By now Broadway audiences are used to seeing popular films adapted for the stage, particularly into musicals.
The 39 Steps, which begins performances on Jan. 4 at the American Airlines Theatre, is something completely different: A lithe, funny, four-actor staging of Alfred Hitchcock's 72-year-old classic film thriller, which involves a chase across the Scottish highlands and a fight on the top of a moving train.
Wait a sec--how the heck are they going to do that on stage with just four actors? For starters, make sure one of them is the endlessly versatile Arnie Burton, a specialist in David Ives comedies (
All in the Timing,
Mere Mortals) who's also done time in such multicharacter pieces as
The Mystery of Irma Vep,
I Am My Own Wife and
Greater Tuna.
"I know the joys of Velcro," says Burton, who, along with Cliff Saunders and Jennifer Ferrin, plays multiple roles in support of leading man Charles Edwards. "I'm used to having dressers rip costumes on and off me and tell me who I am as I run out onstage."
This prompting came in handy one night at Boston's Huntington Theatre, where this stateside
Steps, a version of a still-running West End hit, recently had its out-of-town tryout. "I jumped a character--I was changing into a milkman, and they were saying, 'No, no, no, you're a spy!' " Burton recalls with a laugh. "So they had to rip the milkman costume off me in a hurry and dress me as the spy."
Burton also plays the piece's villain, a sinister professor known for one physical peculiarity: He's missing the end of one pinkie finger.
"You'd be amazed by what I'm able to do with my hand," Burton boasts. "When I went in for my audition, they said, 'None of the actors have been able to do that with their little finger.' I guess the others had to hold it against their chest to make it look like part of their finger was gone, but I'm somehow able to manipulate my finger and keep it there. It's one of my special talents!"
This kind of simple, low-tech trickery is part of the fun of this adaptation, by Patrick Barlow and the director Maria Aitken. The stage design resembles a theatre's backstage, and though Burton jokes "we have almost every fog machine in the New York area," the show achieves most of its special effects with just lighting and sleight of hand.

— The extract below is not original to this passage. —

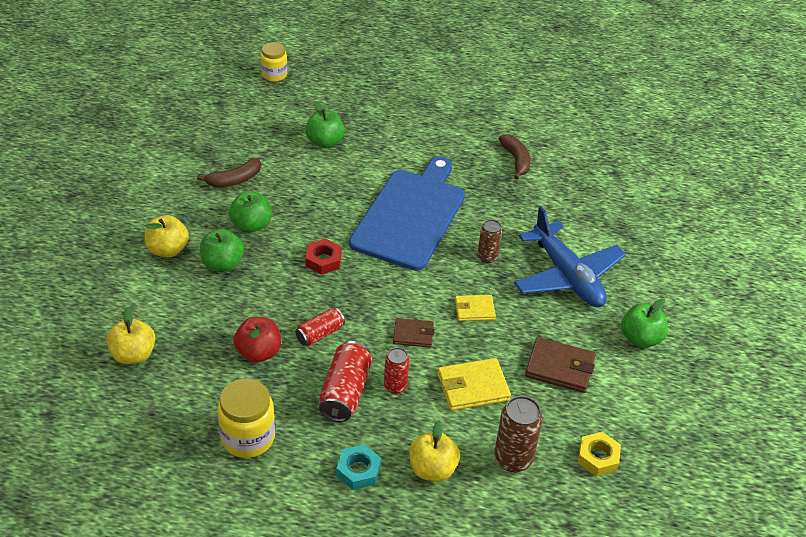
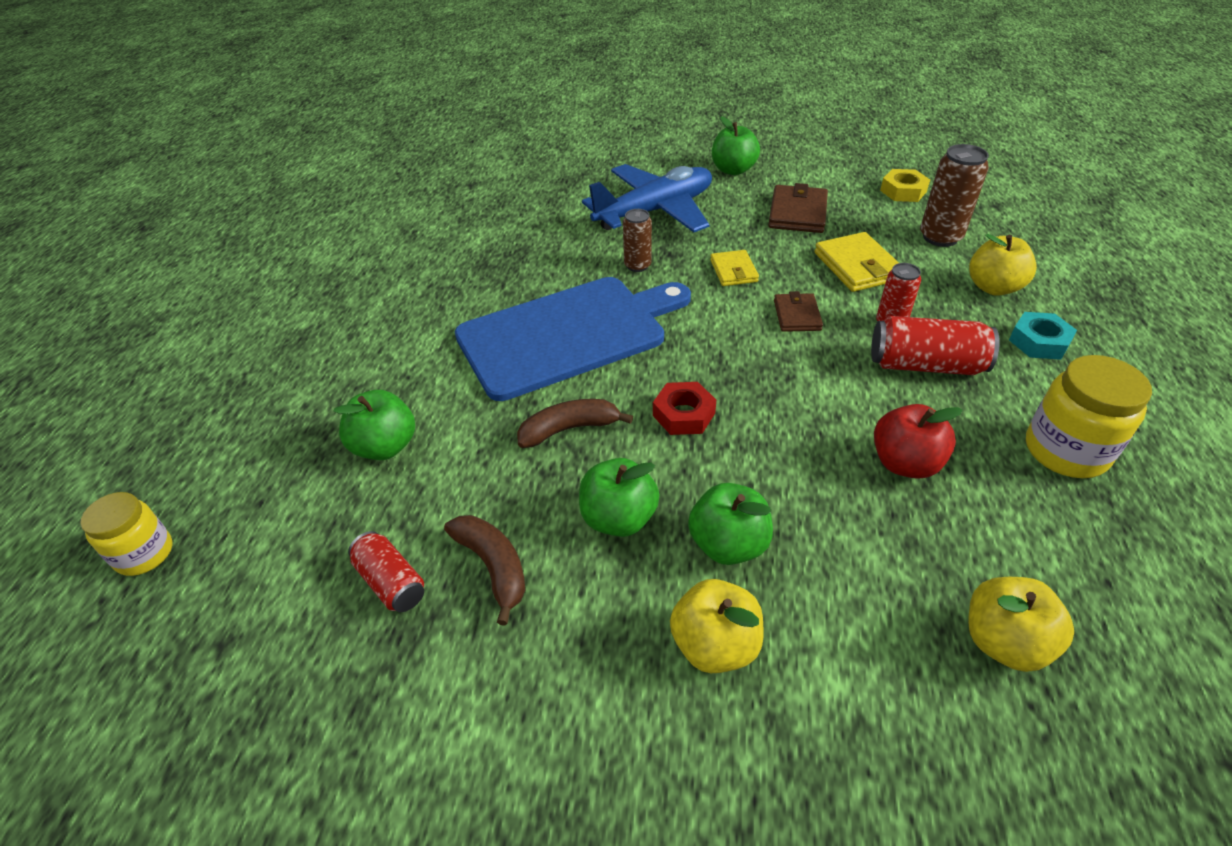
camera: 90 degrees left, 0 degrees up
(320, 334) = (836, 400): red can -> red can (391, 582)
(410, 216) = (568, 334): blue cutting board -> blue cutting board turned 135 degrees clockwise
(516, 160) = (445, 251): brown banana -> brown banana (569, 429)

"I think that's one of the reasons has been so successful," Burton says. "There's something that people love about the pure theatre of it--they're not being fooled. They're asked to play along. The concept is almost like it's a scrappy little theatre company that wants to do
The 39 Steps, and of course the leading man isn't going to want to move furniture or change character, so the rest of us are kind of put-upon to enact the rest of the film."
The film's most famous screwball-comedy device is the handcuffing together of its attractive but initially unfriendly romantic leading man and woman. A good portion of the film's action involves these two unequally, and unhappily, yoked protagonists being chased within an inch of their lives--mistakenly, of course. The results are both deliciously comic and erotic.
They are even more laughs in director Aitken's staging, as Burton explains.
"There's a chase scene where the two leads are being pursued, and Cliff and I become all the impediments: We become a bog, we become a bush. The audience loves it; it puts them almost in a childlike state of wonder." Not to mention that "all my early acting exercises playing inanimate objects came in handy--I never thought they would, but I guess the acting teacher was right!"
The rich paradox of this production, according to Burton, is that while it's an homage to the cinema, and in particular to Hitchcock's shimmering black-and-white classic, it's also a "valentine to the theatre, and to what you can only do in the theatre."
This hits a sweet spot for Burton, who, though he's done his share of on-camera work, remains "a theatre geek since my early days in Idaho." Even then, raised on a farm, his dreams wandered elsewhere.
"I always dreamed of New York and the theatre, even before I knew what they were," Burton recalls. "We had no neighbors for miles, and so I always felt the urge to live in a place where people are crowded in on all sides of you. And there was no theatre to speak of there then, but I always dreamt of the theatre. I don't know where it came from."
You can file that as a mystery--and, based on Burton's description and advance reviews, you can put
The 39 Steps in that magical, category-defying place between comedy, thriller and pure theatrical experience.